I write up a whole casefile for a man who’s listed as missing on NamUs and on his police department’s website, only to discover this individual is wanted for NINETEEN sex crime charges and is, in all probability, running from the law. No Sir, I will not have you defiling my website.
Do you ever profile fugitives?
Like … Let’s say a man named Bob is wanted on several charges and there’s a warrant for his arrest. We know he was running away at first, but now there’s evidence suggesting he may have met with foul play at some point while evading the police. Now investigators think the case should be treated less as a fugitive case and more as a missing person/potential homicide.
Would you profile the case on Charley, or do you have a strict ‘no fugitives’ policy?
Also – Do you know when that interview you did a few weeks ago is going to be uploaded? I’d love to listen to it!
No, I don’t know. They promised to tell me when it got used, but they might forget.

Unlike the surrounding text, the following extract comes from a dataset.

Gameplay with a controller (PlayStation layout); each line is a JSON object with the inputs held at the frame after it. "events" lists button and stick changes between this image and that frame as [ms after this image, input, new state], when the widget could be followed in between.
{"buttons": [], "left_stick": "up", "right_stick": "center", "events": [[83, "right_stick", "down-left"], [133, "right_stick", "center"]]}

The FCC requires all TV and radio stations to air “public service” type content for X amount of time a week, and some stations don’t have the wherewithal to make their own. The people I interviewed with create this kind of content and sell it to other stations. So, the interview could potentially air on any radio station in the country.
I know there’s one case on here (I forget the name) about a guy who was running from the cops and jumped or fell off a bridge. That is not exactly what you were talking about, but it’s the closest I’ve seen. Also I believe I’ve seen a couple for people who had outstanding warrants, but not for anything serious.
I know you (Meaghan) have at least one person, Santana Ornelas, Jr., who originally was thought to have disappeared to escape property crimes charges. And of course you profile people who are not necessarily fugitives per se, but who have disappeared while facing charges or under warrant and are believed to be endangered.
I feel personally that if a likely fugitive meets NCIC standards for “missing” (i.e., is endangered in some way or may be involuntarily missing), they should be Charley-eligible regardless of whatever charges they’re facing. After that, you as sole administrator only have so many hours in the day and if you chose to prioritize non-fugitive cases, no one could possibly find that unreasonable.
In general I already very much admire the carefully neutral tone you maintain in the case files. Charley’s a treasure for that and many other reasons.
Thanks for the compliments. 🙂
See what I said to Mion. It seems a rule of thumb would be the more serious the charge, the more likely it is that the person is running from the law. Very few people would run from a shoplifting warrant, at least not forever. But for very serious crimes I would need actual evidence the person is at risk or met with foul play.
It’s a judgement call. Generally, if someone’s wanted for some petty thing that seems unlikely to motivate them to pack up and walk out of their life, I’ll list them. But if they’re wanted for, say, murder, or loads of sex crimes like the guy I’m talking about in this entry, it would take a lot to convince me to put them up.
Namus lists wanted criminals in the event that a body is found there’s a profile to check it against. I do wish they’d mention it in the case summary though.
That’s the biggest reason I favor believed-endangered fugitives’ being listed. I have no doubt that a relatively high percentage (compared to the general public) of unidentified remains listed on NamUs, the Doe Network, wherever, belong to wanted persons who were attempting to stay under the radar of law enforcement, if not necessarily of their associates. My other thinking is just that it seems like the right thing to do, same as how we extend medical care to people injured in the commission of a crime, no matter how horrific.
But, again, the Charley Project is basically the work of one private citizen, who does not have infinite time, and who has had her own experiences with terrible crime — I understand her reasoning.
You’ve got Cheryl Rucci, I think that’s her name, who was being investigated over underage sex charges.